WHAT TO DO: Rewrite all of the data below as a numbered list with one line per item, leaving out any blank lines.

MATERIAL PROVIDED:
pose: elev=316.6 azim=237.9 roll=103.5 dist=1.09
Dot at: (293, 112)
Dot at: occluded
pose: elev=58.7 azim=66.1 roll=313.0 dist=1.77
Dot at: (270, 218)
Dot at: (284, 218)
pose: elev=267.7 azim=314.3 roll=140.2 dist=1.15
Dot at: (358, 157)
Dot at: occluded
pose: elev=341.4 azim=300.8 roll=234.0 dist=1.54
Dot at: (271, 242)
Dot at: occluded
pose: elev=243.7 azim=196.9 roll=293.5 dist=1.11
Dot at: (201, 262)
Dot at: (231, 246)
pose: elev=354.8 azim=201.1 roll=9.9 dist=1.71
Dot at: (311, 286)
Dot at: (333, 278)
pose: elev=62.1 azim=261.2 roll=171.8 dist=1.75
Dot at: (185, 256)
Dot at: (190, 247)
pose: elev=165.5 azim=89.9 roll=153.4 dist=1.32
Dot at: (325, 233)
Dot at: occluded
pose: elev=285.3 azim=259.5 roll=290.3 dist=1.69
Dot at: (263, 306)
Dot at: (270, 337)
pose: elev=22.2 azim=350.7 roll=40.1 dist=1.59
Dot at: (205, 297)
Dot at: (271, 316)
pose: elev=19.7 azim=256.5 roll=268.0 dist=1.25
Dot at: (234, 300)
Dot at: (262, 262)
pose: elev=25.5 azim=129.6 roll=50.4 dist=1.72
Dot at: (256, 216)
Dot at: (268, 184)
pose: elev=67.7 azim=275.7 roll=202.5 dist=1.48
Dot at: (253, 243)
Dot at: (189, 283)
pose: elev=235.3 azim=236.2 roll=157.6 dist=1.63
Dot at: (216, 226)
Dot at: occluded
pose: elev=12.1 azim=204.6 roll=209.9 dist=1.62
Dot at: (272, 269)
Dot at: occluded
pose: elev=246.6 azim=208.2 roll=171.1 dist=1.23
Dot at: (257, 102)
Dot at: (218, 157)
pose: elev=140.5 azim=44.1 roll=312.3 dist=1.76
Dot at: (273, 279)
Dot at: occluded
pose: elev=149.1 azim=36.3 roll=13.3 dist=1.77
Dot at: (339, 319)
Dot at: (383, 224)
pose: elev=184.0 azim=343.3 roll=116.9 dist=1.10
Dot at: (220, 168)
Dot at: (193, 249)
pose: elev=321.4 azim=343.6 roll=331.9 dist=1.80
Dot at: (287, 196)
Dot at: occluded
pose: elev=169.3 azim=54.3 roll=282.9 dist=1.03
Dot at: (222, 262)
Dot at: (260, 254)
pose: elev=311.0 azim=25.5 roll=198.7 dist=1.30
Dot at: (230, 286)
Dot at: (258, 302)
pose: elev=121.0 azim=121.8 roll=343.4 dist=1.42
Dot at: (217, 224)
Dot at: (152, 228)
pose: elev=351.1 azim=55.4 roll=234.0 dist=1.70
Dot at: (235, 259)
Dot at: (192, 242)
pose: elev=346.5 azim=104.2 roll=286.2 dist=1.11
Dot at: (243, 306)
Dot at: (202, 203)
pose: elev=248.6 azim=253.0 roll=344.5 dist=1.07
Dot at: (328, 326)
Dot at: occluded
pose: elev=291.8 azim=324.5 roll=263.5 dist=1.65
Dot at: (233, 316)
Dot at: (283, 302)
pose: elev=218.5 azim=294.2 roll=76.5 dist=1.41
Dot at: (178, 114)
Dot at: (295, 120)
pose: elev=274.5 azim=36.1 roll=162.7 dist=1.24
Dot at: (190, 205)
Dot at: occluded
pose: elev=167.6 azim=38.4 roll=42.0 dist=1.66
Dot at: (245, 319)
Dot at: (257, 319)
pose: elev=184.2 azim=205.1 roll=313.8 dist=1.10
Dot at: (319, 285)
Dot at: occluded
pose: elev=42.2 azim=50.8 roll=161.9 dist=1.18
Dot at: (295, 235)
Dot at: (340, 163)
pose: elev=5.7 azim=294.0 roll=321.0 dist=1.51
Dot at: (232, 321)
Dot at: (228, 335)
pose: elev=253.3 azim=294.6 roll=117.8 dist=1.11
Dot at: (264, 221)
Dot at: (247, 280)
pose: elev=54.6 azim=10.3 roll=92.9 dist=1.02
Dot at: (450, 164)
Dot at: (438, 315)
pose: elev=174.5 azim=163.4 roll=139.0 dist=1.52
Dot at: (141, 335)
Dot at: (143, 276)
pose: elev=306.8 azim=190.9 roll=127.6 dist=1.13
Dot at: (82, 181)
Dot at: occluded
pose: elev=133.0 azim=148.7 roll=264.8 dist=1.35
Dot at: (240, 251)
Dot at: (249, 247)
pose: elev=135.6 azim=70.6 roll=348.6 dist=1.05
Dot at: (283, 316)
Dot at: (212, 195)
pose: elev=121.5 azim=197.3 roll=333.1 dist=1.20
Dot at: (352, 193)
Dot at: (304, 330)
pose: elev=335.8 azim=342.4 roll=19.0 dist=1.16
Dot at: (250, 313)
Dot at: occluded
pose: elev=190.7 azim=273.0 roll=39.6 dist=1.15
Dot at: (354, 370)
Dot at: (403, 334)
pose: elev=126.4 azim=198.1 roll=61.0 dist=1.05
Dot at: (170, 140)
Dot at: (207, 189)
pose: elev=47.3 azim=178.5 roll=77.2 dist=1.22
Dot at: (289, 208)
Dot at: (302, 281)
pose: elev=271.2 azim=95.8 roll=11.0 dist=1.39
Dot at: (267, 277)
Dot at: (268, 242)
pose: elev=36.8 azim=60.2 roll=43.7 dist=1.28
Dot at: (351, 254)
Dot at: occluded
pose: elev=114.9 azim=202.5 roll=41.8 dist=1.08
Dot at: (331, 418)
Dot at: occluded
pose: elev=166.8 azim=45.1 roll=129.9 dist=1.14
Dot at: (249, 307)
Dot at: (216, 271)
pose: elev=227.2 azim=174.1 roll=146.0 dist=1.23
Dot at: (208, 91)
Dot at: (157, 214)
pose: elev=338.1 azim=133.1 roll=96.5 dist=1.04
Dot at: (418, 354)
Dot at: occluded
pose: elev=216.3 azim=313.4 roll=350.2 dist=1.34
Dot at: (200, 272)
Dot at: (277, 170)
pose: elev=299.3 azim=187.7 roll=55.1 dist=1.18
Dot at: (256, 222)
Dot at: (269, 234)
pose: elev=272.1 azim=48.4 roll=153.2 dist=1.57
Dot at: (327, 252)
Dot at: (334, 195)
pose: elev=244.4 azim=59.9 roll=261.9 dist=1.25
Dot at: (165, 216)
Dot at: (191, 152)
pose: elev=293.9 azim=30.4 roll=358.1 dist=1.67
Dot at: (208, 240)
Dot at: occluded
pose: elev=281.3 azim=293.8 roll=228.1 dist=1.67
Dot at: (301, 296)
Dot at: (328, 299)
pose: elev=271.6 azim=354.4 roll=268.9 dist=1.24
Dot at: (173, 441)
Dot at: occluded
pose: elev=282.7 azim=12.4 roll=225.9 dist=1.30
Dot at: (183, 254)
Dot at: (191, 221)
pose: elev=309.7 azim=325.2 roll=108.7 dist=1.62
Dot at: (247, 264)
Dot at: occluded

SOLUTION:
1. pose: elev=316.6 azim=237.9 roll=103.5 dist=1.09
2. Dot at: (293, 112)
3. Dot at: occluded
4. pose: elev=58.7 azim=66.1 roll=313.0 dist=1.77
5. Dot at: (270, 218)
6. Dot at: (284, 218)
7. pose: elev=267.7 azim=314.3 roll=140.2 dist=1.15
8. Dot at: (358, 157)
9. Dot at: occluded
10. pose: elev=341.4 azim=300.8 roll=234.0 dist=1.54
11. Dot at: (271, 242)
12. Dot at: occluded
13. pose: elev=243.7 azim=196.9 roll=293.5 dist=1.11
14. Dot at: (201, 262)
15. Dot at: (231, 246)
16. pose: elev=354.8 azim=201.1 roll=9.9 dist=1.71
17. Dot at: (311, 286)
18. Dot at: (333, 278)
19. pose: elev=62.1 azim=261.2 roll=171.8 dist=1.75
20. Dot at: (185, 256)
21. Dot at: (190, 247)
22. pose: elev=165.5 azim=89.9 roll=153.4 dist=1.32
23. Dot at: (325, 233)
24. Dot at: occluded
25. pose: elev=285.3 azim=259.5 roll=290.3 dist=1.69
26. Dot at: (263, 306)
27. Dot at: (270, 337)
28. pose: elev=22.2 azim=350.7 roll=40.1 dist=1.59
29. Dot at: (205, 297)
30. Dot at: (271, 316)
31. pose: elev=19.7 azim=256.5 roll=268.0 dist=1.25
32. Dot at: (234, 300)
33. Dot at: (262, 262)
34. pose: elev=25.5 azim=129.6 roll=50.4 dist=1.72
35. Dot at: (256, 216)
36. Dot at: (268, 184)
37. pose: elev=67.7 azim=275.7 roll=202.5 dist=1.48
38. Dot at: (253, 243)
39. Dot at: (189, 283)
40. pose: elev=235.3 azim=236.2 roll=157.6 dist=1.63
41. Dot at: (216, 226)
42. Dot at: occluded
43. pose: elev=12.1 azim=204.6 roll=209.9 dist=1.62
44. Dot at: (272, 269)
45. Dot at: occluded
46. pose: elev=246.6 azim=208.2 roll=171.1 dist=1.23
47. Dot at: (257, 102)
48. Dot at: (218, 157)
49. pose: elev=140.5 azim=44.1 roll=312.3 dist=1.76
50. Dot at: (273, 279)
51. Dot at: occluded
52. pose: elev=149.1 azim=36.3 roll=13.3 dist=1.77
53. Dot at: (339, 319)
54. Dot at: (383, 224)
55. pose: elev=184.0 azim=343.3 roll=116.9 dist=1.10
56. Dot at: (220, 168)
57. Dot at: (193, 249)
58. pose: elev=321.4 azim=343.6 roll=331.9 dist=1.80
59. Dot at: (287, 196)
60. Dot at: occluded
61. pose: elev=169.3 azim=54.3 roll=282.9 dist=1.03
62. Dot at: (222, 262)
63. Dot at: (260, 254)
64. pose: elev=311.0 azim=25.5 roll=198.7 dist=1.30
65. Dot at: (230, 286)
66. Dot at: (258, 302)
67. pose: elev=121.0 azim=121.8 roll=343.4 dist=1.42
68. Dot at: (217, 224)
69. Dot at: (152, 228)
70. pose: elev=351.1 azim=55.4 roll=234.0 dist=1.70
71. Dot at: (235, 259)
72. Dot at: (192, 242)
73. pose: elev=346.5 azim=104.2 roll=286.2 dist=1.11
74. Dot at: (243, 306)
75. Dot at: (202, 203)
76. pose: elev=248.6 azim=253.0 roll=344.5 dist=1.07
77. Dot at: (328, 326)
78. Dot at: occluded
79. pose: elev=291.8 azim=324.5 roll=263.5 dist=1.65
80. Dot at: (233, 316)
81. Dot at: (283, 302)
82. pose: elev=218.5 azim=294.2 roll=76.5 dist=1.41
83. Dot at: (178, 114)
84. Dot at: (295, 120)
85. pose: elev=274.5 azim=36.1 roll=162.7 dist=1.24
86. Dot at: (190, 205)
87. Dot at: occluded
88. pose: elev=167.6 azim=38.4 roll=42.0 dist=1.66
89. Dot at: (245, 319)
90. Dot at: (257, 319)
91. pose: elev=184.2 azim=205.1 roll=313.8 dist=1.10
92. Dot at: (319, 285)
93. Dot at: occluded
94. pose: elev=42.2 azim=50.8 roll=161.9 dist=1.18
95. Dot at: (295, 235)
96. Dot at: (340, 163)
97. pose: elev=5.7 azim=294.0 roll=321.0 dist=1.51
98. Dot at: (232, 321)
99. Dot at: (228, 335)
100. pose: elev=253.3 azim=294.6 roll=117.8 dist=1.11
101. Dot at: (264, 221)
102. Dot at: (247, 280)
103. pose: elev=54.6 azim=10.3 roll=92.9 dist=1.02
104. Dot at: (450, 164)
105. Dot at: (438, 315)
106. pose: elev=174.5 azim=163.4 roll=139.0 dist=1.52
107. Dot at: (141, 335)
108. Dot at: (143, 276)
109. pose: elev=306.8 azim=190.9 roll=127.6 dist=1.13
110. Dot at: (82, 181)
111. Dot at: occluded
112. pose: elev=133.0 azim=148.7 roll=264.8 dist=1.35
113. Dot at: (240, 251)
114. Dot at: (249, 247)
115. pose: elev=135.6 azim=70.6 roll=348.6 dist=1.05
116. Dot at: (283, 316)
117. Dot at: (212, 195)
118. pose: elev=121.5 azim=197.3 roll=333.1 dist=1.20
119. Dot at: (352, 193)
120. Dot at: (304, 330)
121. pose: elev=335.8 azim=342.4 roll=19.0 dist=1.16
122. Dot at: (250, 313)
123. Dot at: occluded
124. pose: elev=190.7 azim=273.0 roll=39.6 dist=1.15
125. Dot at: (354, 370)
126. Dot at: (403, 334)
127. pose: elev=126.4 azim=198.1 roll=61.0 dist=1.05
128. Dot at: (170, 140)
129. Dot at: (207, 189)
130. pose: elev=47.3 azim=178.5 roll=77.2 dist=1.22
131. Dot at: (289, 208)
132. Dot at: (302, 281)
133. pose: elev=271.2 azim=95.8 roll=11.0 dist=1.39
134. Dot at: (267, 277)
135. Dot at: (268, 242)
136. pose: elev=36.8 azim=60.2 roll=43.7 dist=1.28
137. Dot at: (351, 254)
138. Dot at: occluded
139. pose: elev=114.9 azim=202.5 roll=41.8 dist=1.08
140. Dot at: (331, 418)
141. Dot at: occluded
142. pose: elev=166.8 azim=45.1 roll=129.9 dist=1.14
143. Dot at: (249, 307)
144. Dot at: (216, 271)
145. pose: elev=227.2 azim=174.1 roll=146.0 dist=1.23
146. Dot at: (208, 91)
147. Dot at: (157, 214)
148. pose: elev=338.1 azim=133.1 roll=96.5 dist=1.04
149. Dot at: (418, 354)
150. Dot at: occluded
151. pose: elev=216.3 azim=313.4 roll=350.2 dist=1.34
152. Dot at: (200, 272)
153. Dot at: (277, 170)
154. pose: elev=299.3 azim=187.7 roll=55.1 dist=1.18
155. Dot at: (256, 222)
156. Dot at: (269, 234)
157. pose: elev=272.1 azim=48.4 roll=153.2 dist=1.57
158. Dot at: (327, 252)
159. Dot at: (334, 195)
160. pose: elev=244.4 azim=59.9 roll=261.9 dist=1.25
161. Dot at: (165, 216)
162. Dot at: (191, 152)
163. pose: elev=293.9 azim=30.4 roll=358.1 dist=1.67
164. Dot at: (208, 240)
165. Dot at: occluded
166. pose: elev=281.3 azim=293.8 roll=228.1 dist=1.67
167. Dot at: (301, 296)
168. Dot at: (328, 299)
169. pose: elev=271.6 azim=354.4 roll=268.9 dist=1.24
170. Dot at: (173, 441)
171. Dot at: occluded
172. pose: elev=282.7 azim=12.4 roll=225.9 dist=1.30
173. Dot at: (183, 254)
174. Dot at: (191, 221)
175. pose: elev=309.7 azim=325.2 roll=108.7 dist=1.62
176. Dot at: (247, 264)
177. Dot at: occluded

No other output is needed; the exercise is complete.